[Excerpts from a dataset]
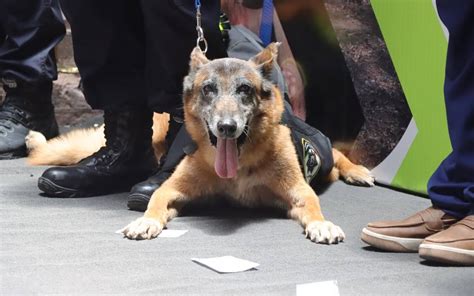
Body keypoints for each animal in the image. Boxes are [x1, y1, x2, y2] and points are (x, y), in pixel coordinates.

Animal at [26, 43, 374, 243]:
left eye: (244, 90)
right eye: (208, 89)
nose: (227, 128)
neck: (239, 168)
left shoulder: (299, 192)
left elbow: (313, 206)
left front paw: (322, 225)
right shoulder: (171, 189)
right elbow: (155, 201)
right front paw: (145, 221)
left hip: (325, 155)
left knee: (339, 154)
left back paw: (358, 171)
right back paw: (34, 139)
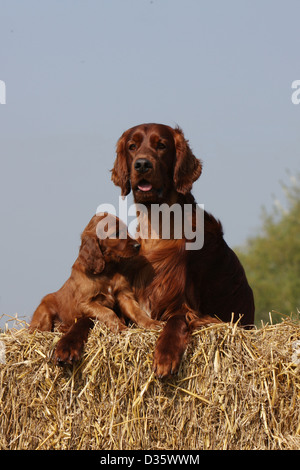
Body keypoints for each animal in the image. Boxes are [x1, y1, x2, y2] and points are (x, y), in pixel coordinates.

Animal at [30, 213, 159, 364]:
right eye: (116, 233)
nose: (138, 245)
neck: (107, 271)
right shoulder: (85, 303)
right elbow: (108, 312)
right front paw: (121, 328)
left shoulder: (124, 295)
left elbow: (138, 312)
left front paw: (153, 324)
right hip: (44, 313)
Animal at [111, 122, 254, 378]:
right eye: (132, 146)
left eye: (161, 145)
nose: (142, 164)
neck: (158, 224)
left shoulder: (188, 306)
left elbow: (176, 320)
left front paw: (165, 356)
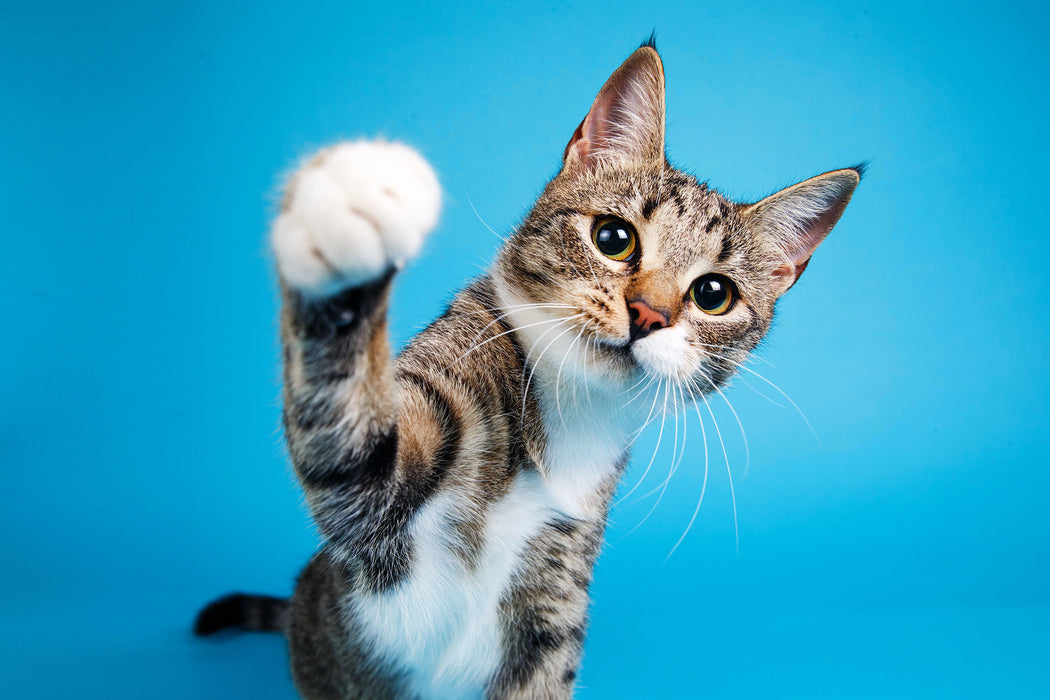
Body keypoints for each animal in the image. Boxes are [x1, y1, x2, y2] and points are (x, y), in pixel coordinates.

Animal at [195, 39, 860, 700]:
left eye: (713, 294)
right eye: (614, 237)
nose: (649, 314)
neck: (569, 413)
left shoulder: (553, 599)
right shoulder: (386, 492)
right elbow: (356, 448)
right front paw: (345, 226)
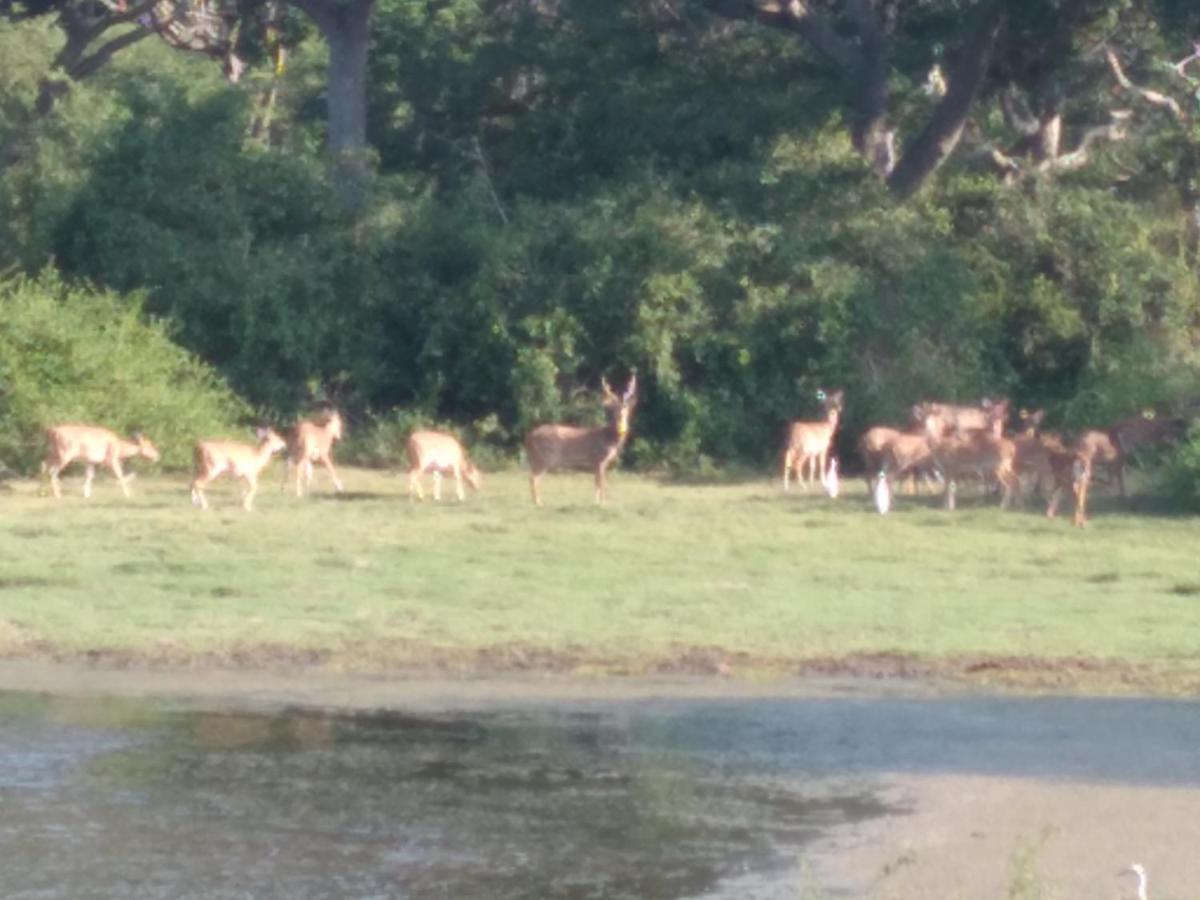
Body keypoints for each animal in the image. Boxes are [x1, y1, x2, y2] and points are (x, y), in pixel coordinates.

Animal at [525, 372, 638, 508]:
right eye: (614, 409)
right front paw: (602, 504)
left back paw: (537, 502)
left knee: (533, 477)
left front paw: (597, 502)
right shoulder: (598, 459)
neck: (609, 438)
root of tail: (528, 438)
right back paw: (538, 503)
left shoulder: (598, 462)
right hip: (544, 457)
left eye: (626, 409)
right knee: (533, 478)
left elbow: (597, 483)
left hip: (536, 459)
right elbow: (601, 483)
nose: (621, 420)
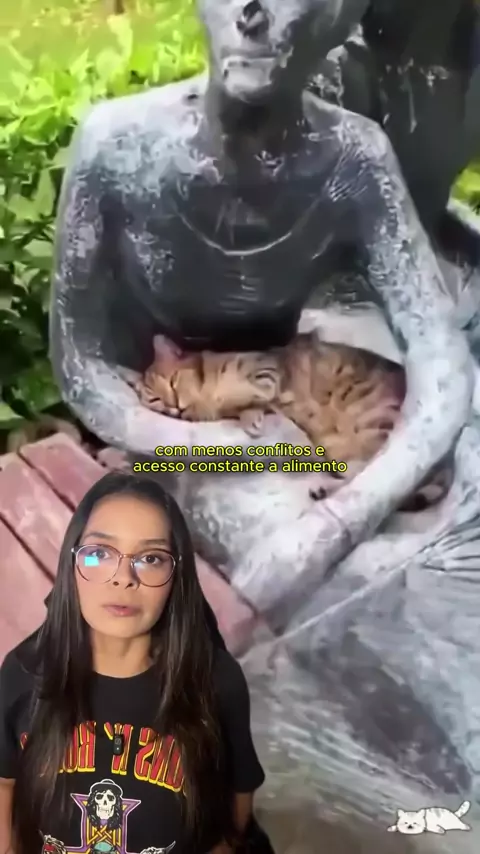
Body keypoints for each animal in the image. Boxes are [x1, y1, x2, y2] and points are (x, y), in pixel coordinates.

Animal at [133, 334, 452, 508]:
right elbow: (242, 405)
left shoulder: (266, 370)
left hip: (373, 423)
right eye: (156, 401)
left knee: (376, 474)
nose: (174, 406)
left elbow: (251, 391)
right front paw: (244, 413)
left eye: (172, 382)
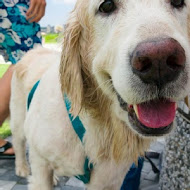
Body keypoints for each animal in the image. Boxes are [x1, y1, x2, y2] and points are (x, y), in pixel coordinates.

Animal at [10, 0, 190, 190]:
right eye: (107, 6)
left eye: (178, 2)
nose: (159, 61)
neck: (94, 125)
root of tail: (34, 51)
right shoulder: (40, 163)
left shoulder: (108, 179)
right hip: (19, 118)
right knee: (18, 141)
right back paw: (22, 167)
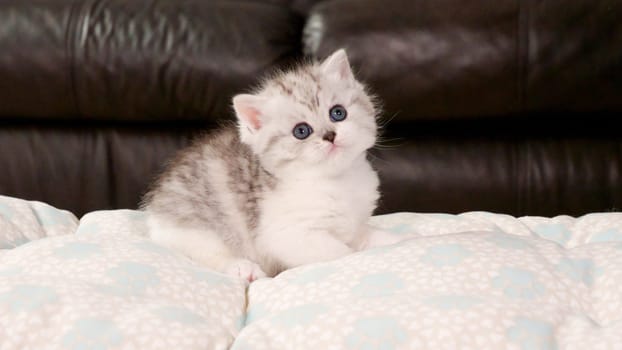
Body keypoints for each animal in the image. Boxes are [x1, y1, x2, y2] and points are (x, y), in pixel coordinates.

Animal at [141, 49, 398, 280]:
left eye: (338, 113)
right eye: (301, 131)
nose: (330, 135)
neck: (338, 181)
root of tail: (153, 213)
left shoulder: (355, 223)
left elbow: (368, 236)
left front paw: (399, 241)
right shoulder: (288, 236)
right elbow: (343, 253)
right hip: (193, 229)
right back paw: (243, 268)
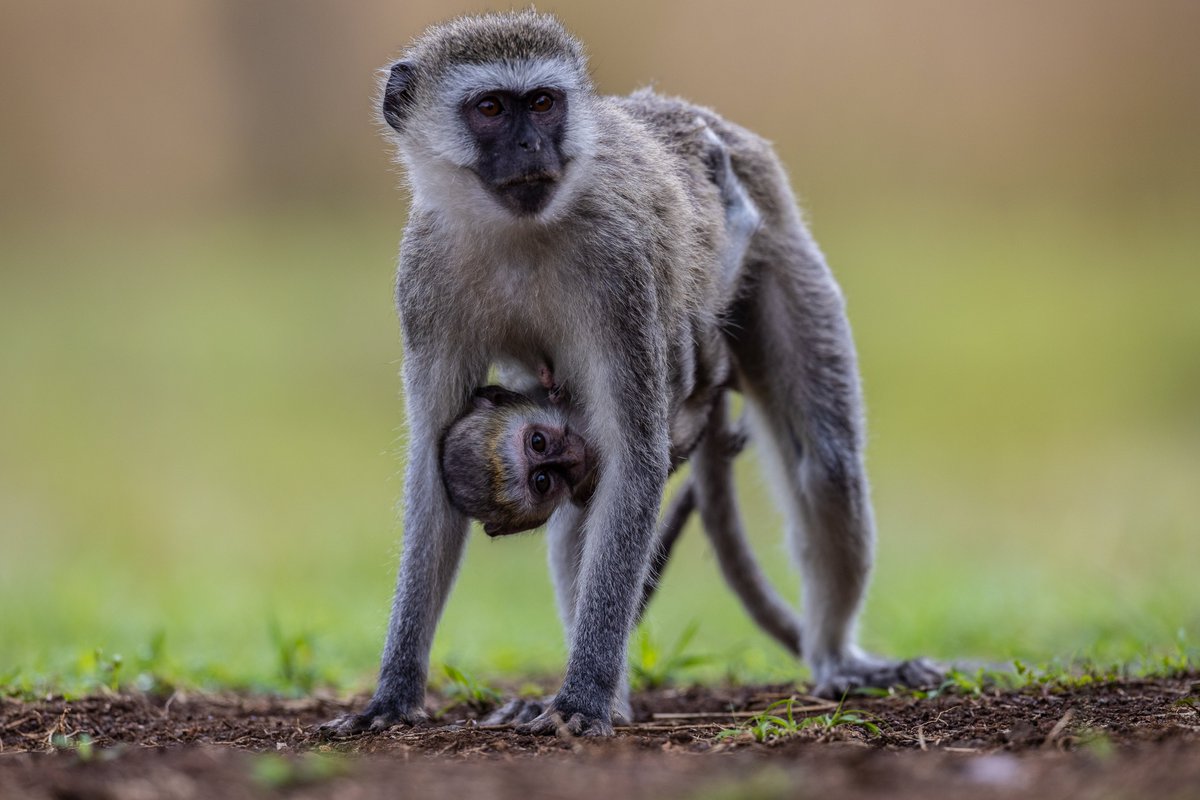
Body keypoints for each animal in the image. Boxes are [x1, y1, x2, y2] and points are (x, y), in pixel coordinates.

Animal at [321, 10, 940, 739]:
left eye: (542, 103)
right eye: (491, 108)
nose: (532, 146)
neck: (514, 231)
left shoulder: (618, 269)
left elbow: (635, 457)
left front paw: (585, 698)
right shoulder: (425, 279)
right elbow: (433, 473)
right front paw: (394, 691)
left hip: (783, 257)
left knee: (826, 464)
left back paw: (836, 660)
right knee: (576, 517)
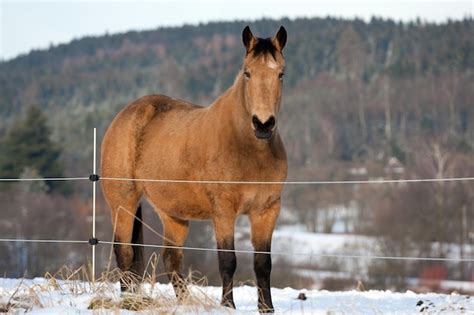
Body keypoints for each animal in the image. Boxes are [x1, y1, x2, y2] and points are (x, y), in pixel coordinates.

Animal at [101, 25, 286, 314]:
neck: (246, 149)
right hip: (123, 203)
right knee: (125, 253)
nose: (263, 124)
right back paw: (130, 302)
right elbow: (228, 261)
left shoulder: (267, 210)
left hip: (172, 213)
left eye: (281, 73)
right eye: (248, 72)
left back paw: (184, 303)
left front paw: (267, 308)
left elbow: (262, 264)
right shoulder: (223, 212)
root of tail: (125, 115)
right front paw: (228, 306)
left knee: (171, 257)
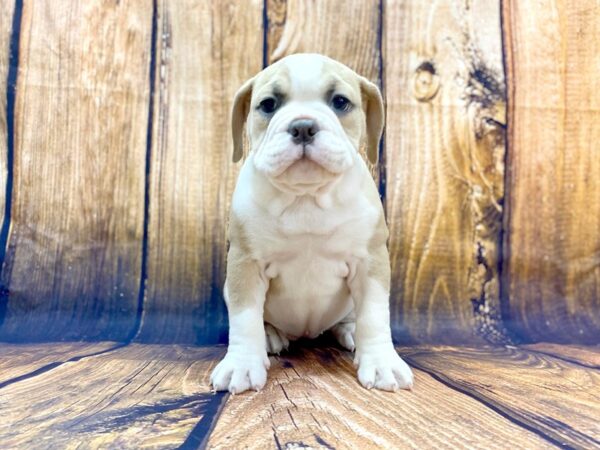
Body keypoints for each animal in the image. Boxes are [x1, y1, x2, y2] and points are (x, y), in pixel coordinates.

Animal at [213, 53, 414, 394]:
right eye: (268, 104)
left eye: (340, 102)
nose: (303, 126)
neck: (306, 197)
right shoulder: (245, 264)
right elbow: (244, 318)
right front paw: (241, 364)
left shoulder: (370, 262)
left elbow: (374, 314)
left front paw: (381, 361)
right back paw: (270, 335)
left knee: (352, 316)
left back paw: (350, 330)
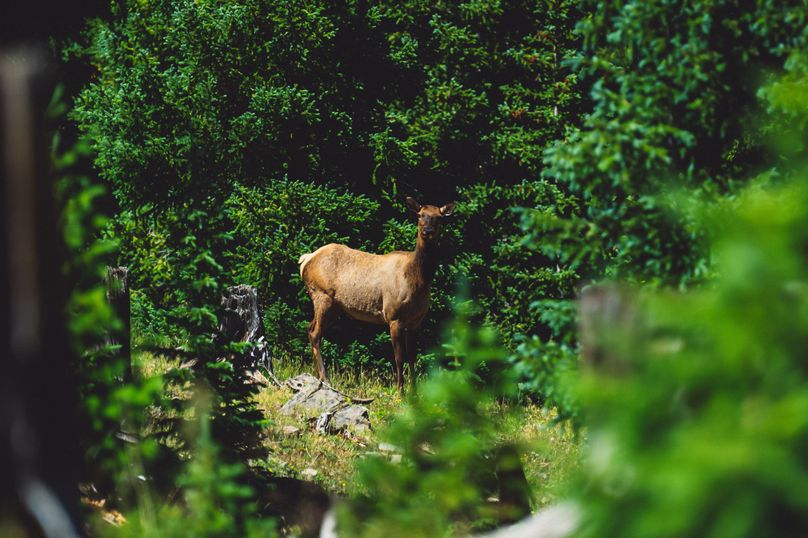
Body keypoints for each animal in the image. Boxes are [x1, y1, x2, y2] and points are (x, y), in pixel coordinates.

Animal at [300, 197, 458, 390]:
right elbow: (399, 358)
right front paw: (400, 391)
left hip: (336, 307)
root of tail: (306, 259)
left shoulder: (416, 320)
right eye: (420, 215)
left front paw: (414, 391)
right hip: (321, 295)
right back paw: (325, 379)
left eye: (439, 217)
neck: (417, 281)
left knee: (311, 328)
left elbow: (412, 357)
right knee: (315, 332)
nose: (428, 231)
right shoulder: (393, 316)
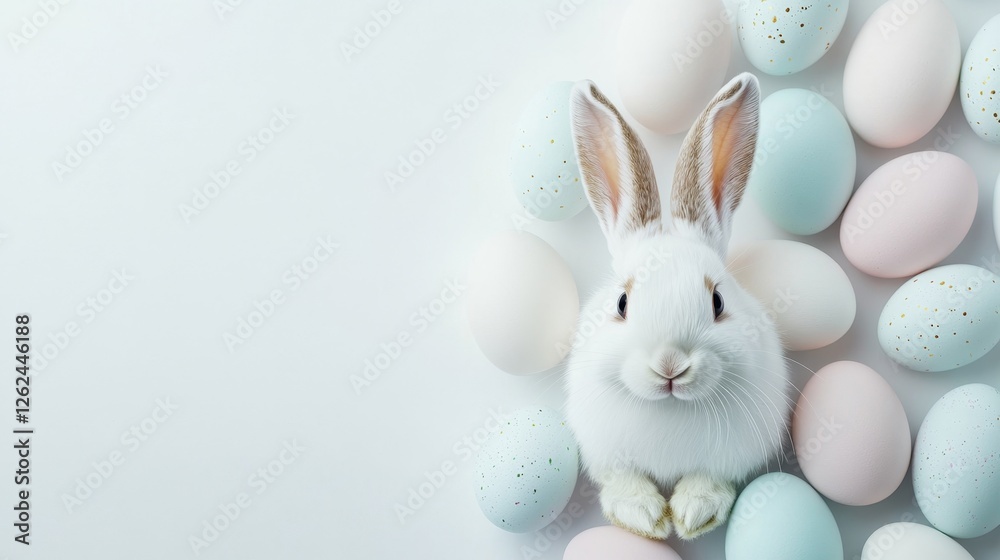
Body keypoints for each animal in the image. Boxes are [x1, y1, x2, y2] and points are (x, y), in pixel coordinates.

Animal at [564, 73, 792, 541]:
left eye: (718, 301)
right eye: (622, 302)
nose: (670, 365)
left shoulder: (730, 457)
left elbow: (709, 481)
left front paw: (692, 514)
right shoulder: (607, 453)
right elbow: (624, 482)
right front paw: (646, 517)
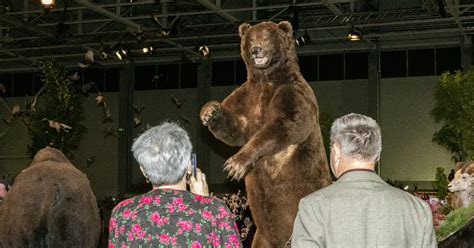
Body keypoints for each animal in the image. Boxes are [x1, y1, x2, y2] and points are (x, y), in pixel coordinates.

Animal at [200, 20, 334, 247]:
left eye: (266, 37)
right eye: (252, 38)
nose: (256, 50)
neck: (266, 78)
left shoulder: (292, 91)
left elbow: (287, 124)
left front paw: (235, 164)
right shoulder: (247, 96)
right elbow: (234, 129)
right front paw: (210, 111)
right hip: (262, 233)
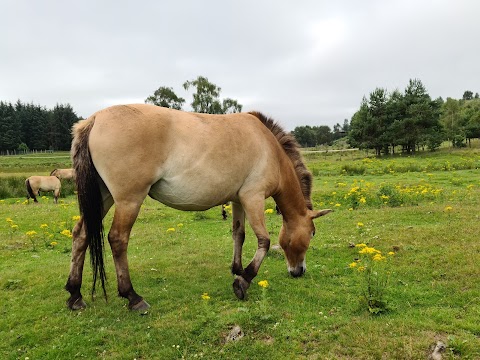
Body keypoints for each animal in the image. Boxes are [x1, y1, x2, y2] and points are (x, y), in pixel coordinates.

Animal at [65, 102, 332, 310]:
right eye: (312, 234)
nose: (298, 271)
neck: (270, 149)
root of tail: (94, 119)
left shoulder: (238, 200)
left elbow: (239, 234)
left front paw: (237, 269)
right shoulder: (253, 198)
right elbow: (264, 241)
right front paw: (243, 281)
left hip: (103, 197)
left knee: (81, 234)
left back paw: (75, 294)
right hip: (128, 200)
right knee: (118, 239)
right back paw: (133, 297)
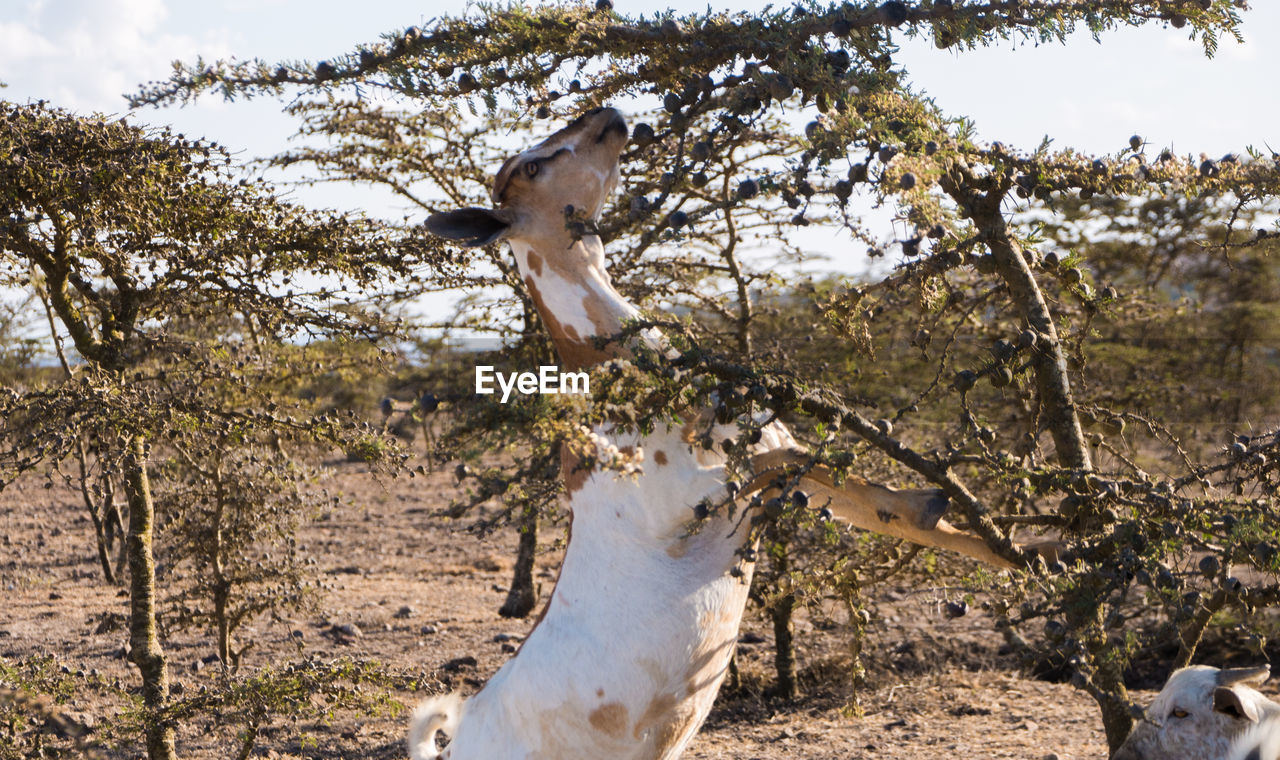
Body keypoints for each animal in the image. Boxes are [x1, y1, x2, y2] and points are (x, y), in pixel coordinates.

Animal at [419, 106, 1039, 757]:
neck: (617, 370)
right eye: (532, 166)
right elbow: (810, 473)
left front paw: (1040, 555)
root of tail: (457, 734)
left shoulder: (775, 464)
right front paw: (943, 503)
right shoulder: (696, 501)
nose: (609, 116)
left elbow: (892, 510)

- **TASK DETAILS**: From the records above, return exactly the lines running from the one that contains "right eye: (420, 215)" down to the one that contains "right front paw: (243, 281)", both included, without any pictures.

- **RESULT BELOW**:
right eye: (420, 215)
left front paw: (414, 391)
right hip: (321, 295)
right back paw: (325, 379)
left eye: (439, 217)
neck: (417, 281)
left knee: (311, 328)
left elbow: (412, 357)
right knee: (315, 332)
nose: (428, 231)
right shoulder: (393, 316)
Body keypoints for each animal in the image. Boxes are [x1, y1, x2, y2] and points are (x, y), in pixel coordinates.

Animal at [564, 73, 792, 541]:
left eye: (718, 301)
right eye: (622, 302)
nose: (670, 365)
left shoulder: (730, 457)
left elbow: (709, 481)
left front paw: (692, 514)
right shoulder: (607, 453)
right elbow: (624, 482)
right front paw: (646, 517)
Body keypoints for each animal in the image. Boxes are [x1, y1, x2, y2] and points are (x, y), in pixel coordinates.

Animal at [200, 20, 334, 247]:
left eye: (266, 37)
right eye: (252, 38)
nose: (256, 50)
neck: (266, 78)
left shoulder: (292, 91)
left elbow: (287, 124)
left front paw: (235, 164)
right shoulder: (247, 96)
right elbow: (234, 129)
right front paw: (210, 111)
right hip: (262, 233)
Body keypoints for each animal in the image. Boxes are [x1, y1, x2, y2] and points are (x, y), in pixel coordinates.

Animal at [65, 102, 332, 310]:
right eye: (312, 234)
nose: (298, 271)
neck: (270, 149)
root of tail: (94, 119)
left shoulder: (238, 200)
left elbow: (239, 234)
left front paw: (237, 269)
right shoulder: (253, 198)
right elbow: (264, 241)
right front paw: (243, 281)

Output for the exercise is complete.